What the exercise asks:
Word for word, set down every line of the entries below from the line with "8:26 | 8:39‡ |" to the line with "10:24 | 10:36‡ |", including both, and no other line.

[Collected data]
- - -

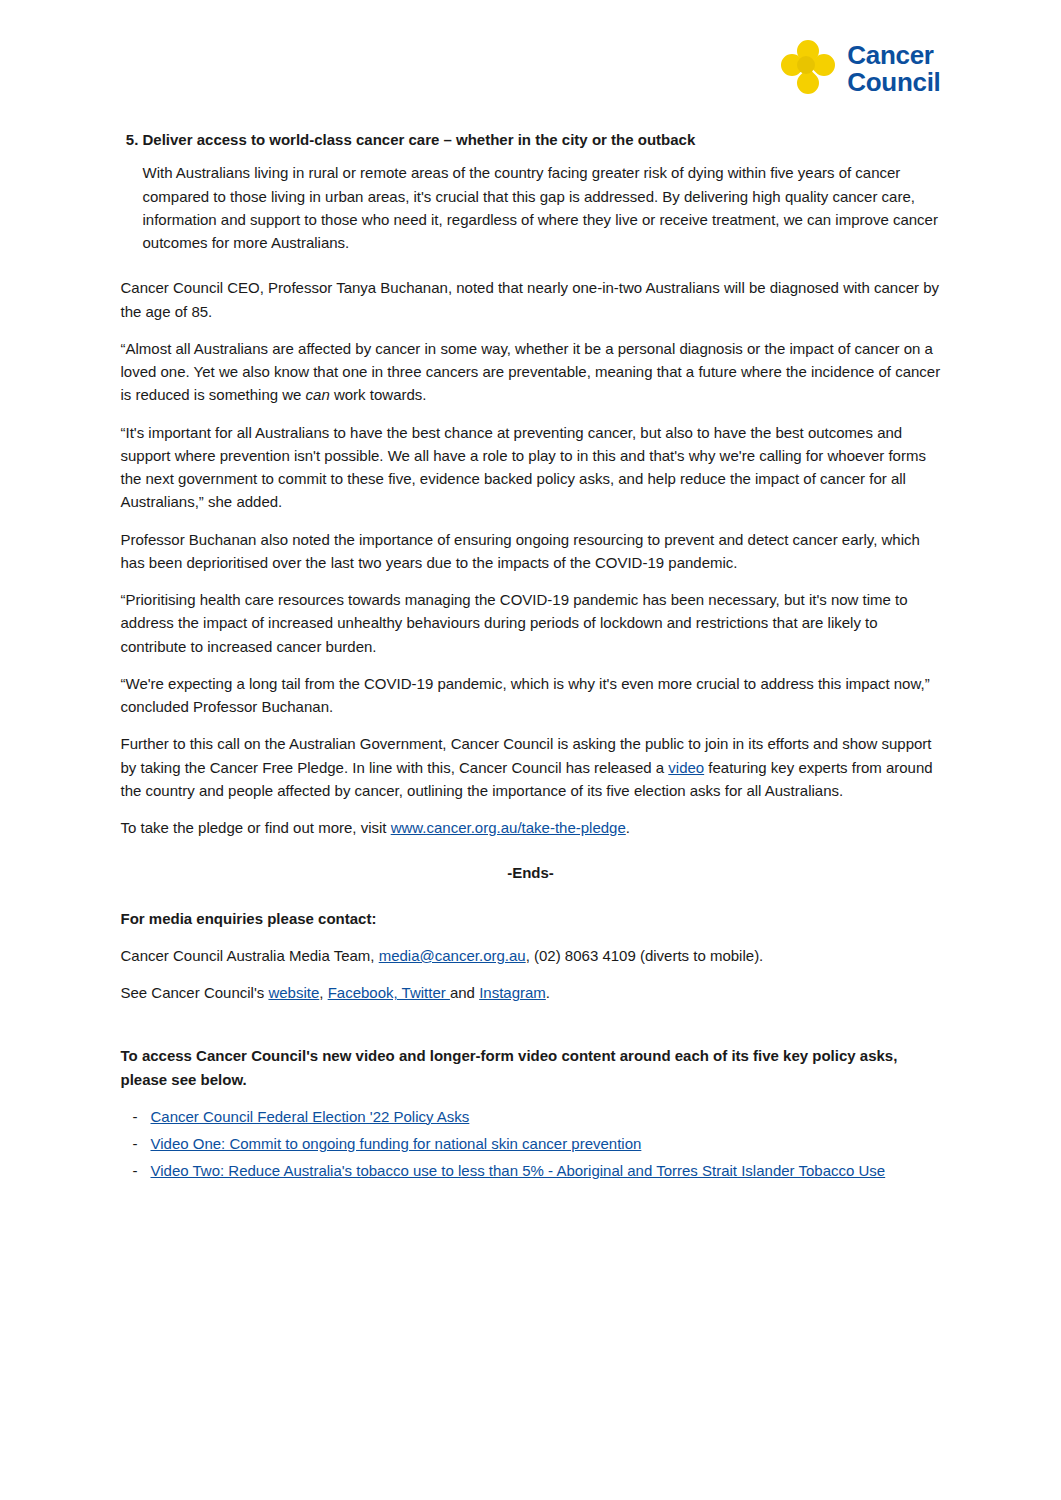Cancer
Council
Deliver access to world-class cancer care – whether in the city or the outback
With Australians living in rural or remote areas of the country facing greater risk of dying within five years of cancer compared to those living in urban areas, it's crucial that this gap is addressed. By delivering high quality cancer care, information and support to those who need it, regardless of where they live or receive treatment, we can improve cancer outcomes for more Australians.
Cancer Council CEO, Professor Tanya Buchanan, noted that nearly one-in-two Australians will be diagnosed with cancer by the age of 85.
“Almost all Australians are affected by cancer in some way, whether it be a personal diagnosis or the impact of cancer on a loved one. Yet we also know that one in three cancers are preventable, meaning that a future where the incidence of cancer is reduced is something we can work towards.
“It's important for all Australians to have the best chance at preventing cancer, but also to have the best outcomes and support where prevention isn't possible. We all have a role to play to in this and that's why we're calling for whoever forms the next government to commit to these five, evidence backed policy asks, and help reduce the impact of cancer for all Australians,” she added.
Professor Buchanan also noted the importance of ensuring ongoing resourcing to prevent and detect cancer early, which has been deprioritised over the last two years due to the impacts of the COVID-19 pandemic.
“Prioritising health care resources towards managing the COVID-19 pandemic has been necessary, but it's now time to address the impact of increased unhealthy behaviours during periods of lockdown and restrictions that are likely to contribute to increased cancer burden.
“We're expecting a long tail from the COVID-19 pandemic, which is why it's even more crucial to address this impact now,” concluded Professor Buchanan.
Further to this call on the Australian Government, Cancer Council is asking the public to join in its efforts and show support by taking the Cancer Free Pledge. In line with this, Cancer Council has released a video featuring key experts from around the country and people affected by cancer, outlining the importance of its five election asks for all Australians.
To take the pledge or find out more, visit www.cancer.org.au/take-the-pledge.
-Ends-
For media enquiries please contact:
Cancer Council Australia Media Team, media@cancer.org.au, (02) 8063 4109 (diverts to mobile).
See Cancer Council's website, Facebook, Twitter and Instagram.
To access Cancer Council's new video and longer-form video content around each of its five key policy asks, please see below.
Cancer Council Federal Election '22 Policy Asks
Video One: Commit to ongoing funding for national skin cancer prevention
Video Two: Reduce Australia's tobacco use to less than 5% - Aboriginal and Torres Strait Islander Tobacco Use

- - -

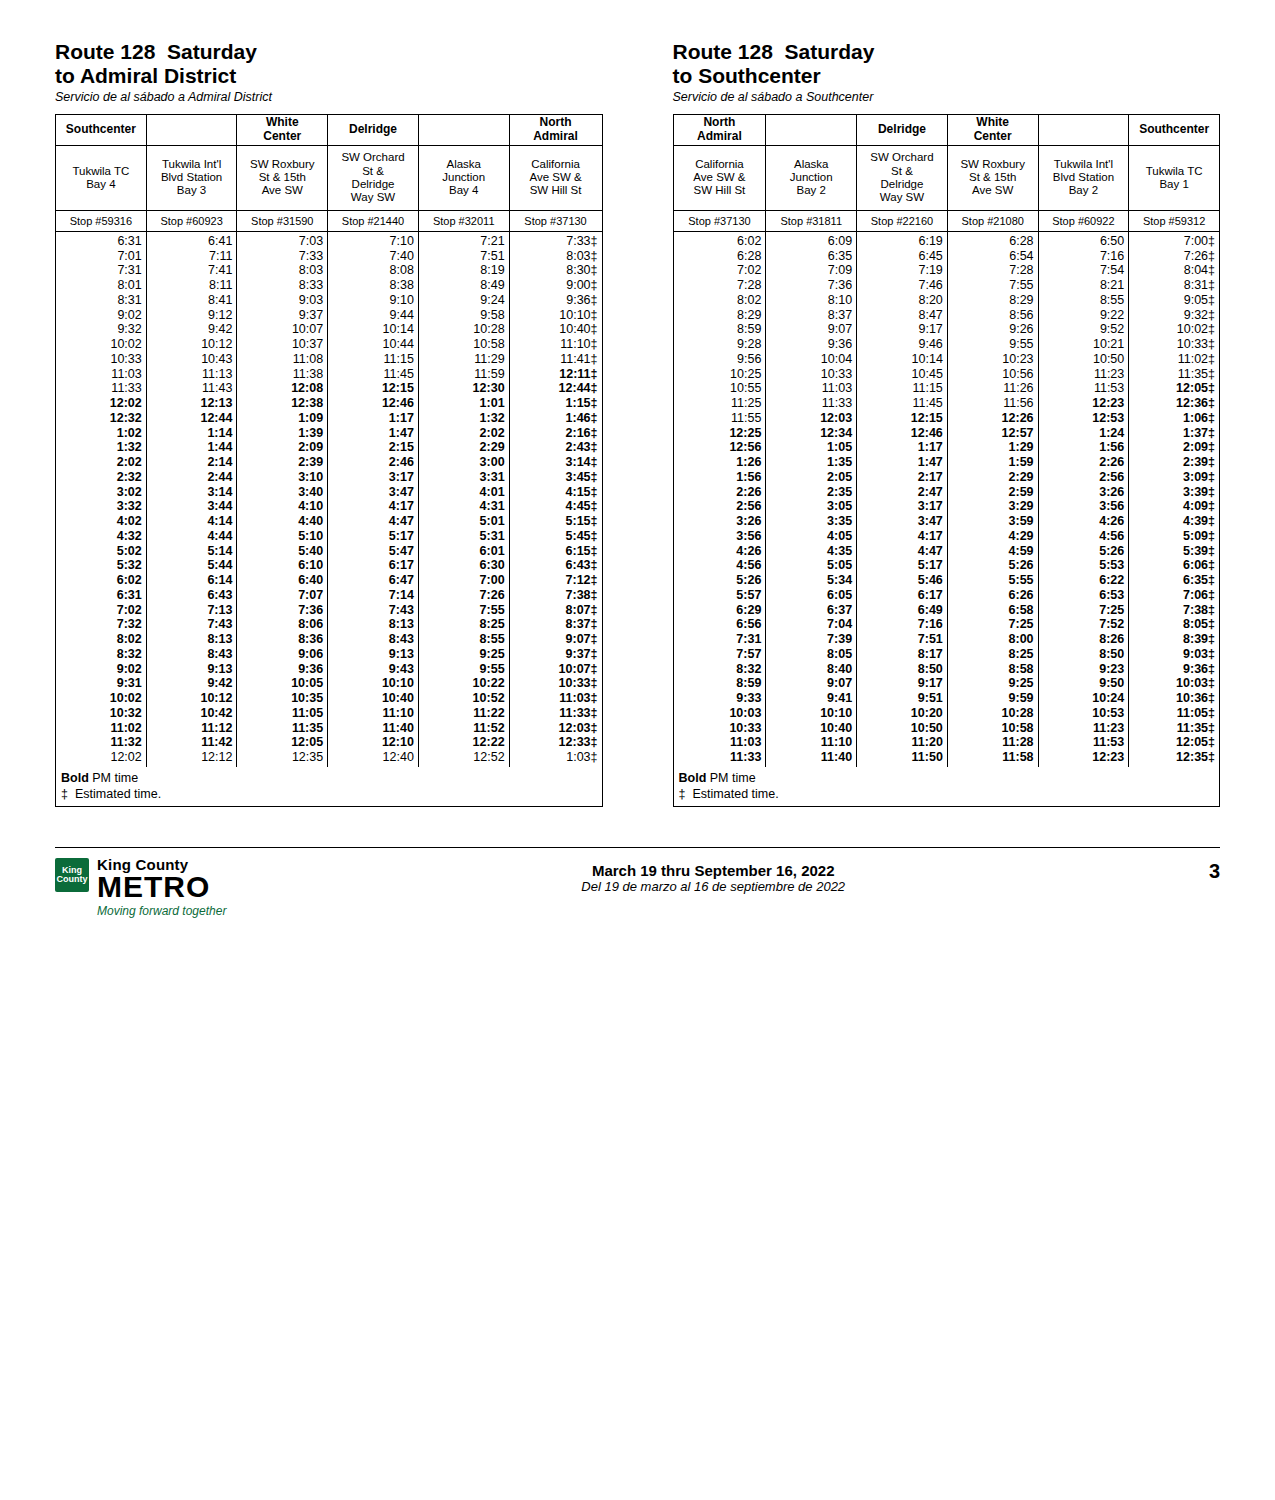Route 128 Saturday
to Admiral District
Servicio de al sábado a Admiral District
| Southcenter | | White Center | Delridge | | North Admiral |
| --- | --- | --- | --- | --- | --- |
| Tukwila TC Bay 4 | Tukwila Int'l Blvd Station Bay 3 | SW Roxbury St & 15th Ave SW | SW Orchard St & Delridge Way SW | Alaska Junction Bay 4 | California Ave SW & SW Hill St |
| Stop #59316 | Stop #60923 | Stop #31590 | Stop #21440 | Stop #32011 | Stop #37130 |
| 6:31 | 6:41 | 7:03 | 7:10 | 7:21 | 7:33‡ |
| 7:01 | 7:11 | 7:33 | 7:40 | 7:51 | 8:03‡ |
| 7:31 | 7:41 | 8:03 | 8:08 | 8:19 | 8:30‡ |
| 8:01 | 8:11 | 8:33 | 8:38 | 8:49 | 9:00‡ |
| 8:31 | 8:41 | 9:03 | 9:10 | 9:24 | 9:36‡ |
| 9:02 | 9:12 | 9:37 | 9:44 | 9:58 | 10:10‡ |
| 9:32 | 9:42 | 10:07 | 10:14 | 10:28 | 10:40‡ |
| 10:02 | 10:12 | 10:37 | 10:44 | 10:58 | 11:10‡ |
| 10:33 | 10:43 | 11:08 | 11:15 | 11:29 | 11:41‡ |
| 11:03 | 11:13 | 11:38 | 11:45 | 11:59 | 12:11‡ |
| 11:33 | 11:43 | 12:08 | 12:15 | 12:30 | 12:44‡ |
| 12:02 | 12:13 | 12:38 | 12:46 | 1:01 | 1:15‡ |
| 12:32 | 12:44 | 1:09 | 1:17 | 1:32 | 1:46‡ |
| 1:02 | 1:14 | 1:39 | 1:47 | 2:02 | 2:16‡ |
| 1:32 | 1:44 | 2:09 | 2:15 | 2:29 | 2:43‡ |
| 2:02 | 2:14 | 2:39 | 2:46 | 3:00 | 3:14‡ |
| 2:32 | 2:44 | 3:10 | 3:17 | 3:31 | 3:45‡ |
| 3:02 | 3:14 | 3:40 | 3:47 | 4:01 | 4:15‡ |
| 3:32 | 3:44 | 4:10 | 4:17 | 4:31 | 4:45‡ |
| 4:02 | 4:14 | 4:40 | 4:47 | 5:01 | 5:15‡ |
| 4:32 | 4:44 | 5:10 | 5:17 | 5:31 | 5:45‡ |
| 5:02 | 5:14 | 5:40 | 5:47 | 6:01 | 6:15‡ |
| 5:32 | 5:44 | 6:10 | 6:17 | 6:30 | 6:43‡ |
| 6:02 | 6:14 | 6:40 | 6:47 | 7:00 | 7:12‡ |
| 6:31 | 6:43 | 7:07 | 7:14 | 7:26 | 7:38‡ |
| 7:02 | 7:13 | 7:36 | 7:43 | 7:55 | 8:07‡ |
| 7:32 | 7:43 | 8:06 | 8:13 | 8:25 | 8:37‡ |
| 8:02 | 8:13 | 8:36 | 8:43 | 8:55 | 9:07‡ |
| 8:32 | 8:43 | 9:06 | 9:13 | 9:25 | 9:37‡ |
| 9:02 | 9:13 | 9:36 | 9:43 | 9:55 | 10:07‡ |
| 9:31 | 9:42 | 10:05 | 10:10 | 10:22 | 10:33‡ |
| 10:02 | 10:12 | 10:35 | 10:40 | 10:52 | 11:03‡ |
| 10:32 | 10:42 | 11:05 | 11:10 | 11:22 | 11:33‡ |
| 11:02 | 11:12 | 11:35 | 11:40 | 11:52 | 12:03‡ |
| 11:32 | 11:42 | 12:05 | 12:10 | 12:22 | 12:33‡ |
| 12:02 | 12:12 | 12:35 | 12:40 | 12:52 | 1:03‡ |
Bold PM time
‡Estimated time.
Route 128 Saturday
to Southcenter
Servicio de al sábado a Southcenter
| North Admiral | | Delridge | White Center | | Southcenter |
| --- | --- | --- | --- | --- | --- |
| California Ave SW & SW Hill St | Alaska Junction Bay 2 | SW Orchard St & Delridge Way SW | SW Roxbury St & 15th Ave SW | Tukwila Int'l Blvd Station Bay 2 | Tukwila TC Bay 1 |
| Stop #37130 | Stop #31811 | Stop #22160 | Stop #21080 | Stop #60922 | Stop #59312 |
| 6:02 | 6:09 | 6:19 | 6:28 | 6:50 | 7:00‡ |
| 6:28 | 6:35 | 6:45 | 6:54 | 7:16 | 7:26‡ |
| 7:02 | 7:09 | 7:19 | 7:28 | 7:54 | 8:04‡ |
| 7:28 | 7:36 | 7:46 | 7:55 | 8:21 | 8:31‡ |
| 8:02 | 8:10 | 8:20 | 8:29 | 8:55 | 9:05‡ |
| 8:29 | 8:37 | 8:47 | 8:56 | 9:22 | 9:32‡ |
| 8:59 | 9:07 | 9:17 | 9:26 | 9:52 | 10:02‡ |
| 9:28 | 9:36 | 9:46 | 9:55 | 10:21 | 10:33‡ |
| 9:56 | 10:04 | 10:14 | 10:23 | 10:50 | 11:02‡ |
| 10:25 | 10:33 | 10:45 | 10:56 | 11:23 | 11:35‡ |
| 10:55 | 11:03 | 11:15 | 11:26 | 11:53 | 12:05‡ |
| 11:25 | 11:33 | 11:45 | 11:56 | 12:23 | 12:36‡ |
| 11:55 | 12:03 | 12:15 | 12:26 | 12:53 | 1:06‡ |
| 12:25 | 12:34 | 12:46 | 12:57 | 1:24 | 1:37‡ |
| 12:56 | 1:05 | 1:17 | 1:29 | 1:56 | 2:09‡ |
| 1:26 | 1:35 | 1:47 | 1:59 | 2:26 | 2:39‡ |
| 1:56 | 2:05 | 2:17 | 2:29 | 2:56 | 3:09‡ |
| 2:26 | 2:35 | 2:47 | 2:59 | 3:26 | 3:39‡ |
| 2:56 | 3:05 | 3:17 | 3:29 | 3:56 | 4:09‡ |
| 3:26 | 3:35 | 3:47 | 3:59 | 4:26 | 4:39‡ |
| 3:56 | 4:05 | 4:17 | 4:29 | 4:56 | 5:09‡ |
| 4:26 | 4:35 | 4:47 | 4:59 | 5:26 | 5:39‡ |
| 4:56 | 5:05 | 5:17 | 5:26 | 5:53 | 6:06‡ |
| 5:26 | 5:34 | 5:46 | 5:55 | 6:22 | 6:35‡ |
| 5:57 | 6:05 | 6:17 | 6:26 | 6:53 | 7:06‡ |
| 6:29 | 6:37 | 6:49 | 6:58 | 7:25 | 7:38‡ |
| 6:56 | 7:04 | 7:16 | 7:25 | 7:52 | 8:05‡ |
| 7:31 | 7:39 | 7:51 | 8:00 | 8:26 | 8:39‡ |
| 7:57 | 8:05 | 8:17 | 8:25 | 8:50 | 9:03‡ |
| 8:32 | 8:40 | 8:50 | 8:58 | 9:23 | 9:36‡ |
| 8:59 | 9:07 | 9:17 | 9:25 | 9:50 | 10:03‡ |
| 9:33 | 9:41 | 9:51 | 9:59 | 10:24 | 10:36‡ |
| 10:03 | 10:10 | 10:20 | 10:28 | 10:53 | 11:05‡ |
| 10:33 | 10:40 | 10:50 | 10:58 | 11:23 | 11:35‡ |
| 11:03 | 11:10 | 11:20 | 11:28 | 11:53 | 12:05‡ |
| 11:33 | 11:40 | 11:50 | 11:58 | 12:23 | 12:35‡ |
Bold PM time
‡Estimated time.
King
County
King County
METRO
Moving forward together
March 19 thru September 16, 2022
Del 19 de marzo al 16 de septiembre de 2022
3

- - -

Written answer:
| 7:31 | 7:39 | 7:51 | 8:00 | 8:26 | 8:39‡ |
| 7:57 | 8:05 | 8:17 | 8:25 | 8:50 | 9:03‡ |
| 8:32 | 8:40 | 8:50 | 8:58 | 9:23 | 9:36‡ |
| 8:59 | 9:07 | 9:17 | 9:25 | 9:50 | 10:03‡ |
| 9:33 | 9:41 | 9:51 | 9:59 | 10:24 | 10:36‡ |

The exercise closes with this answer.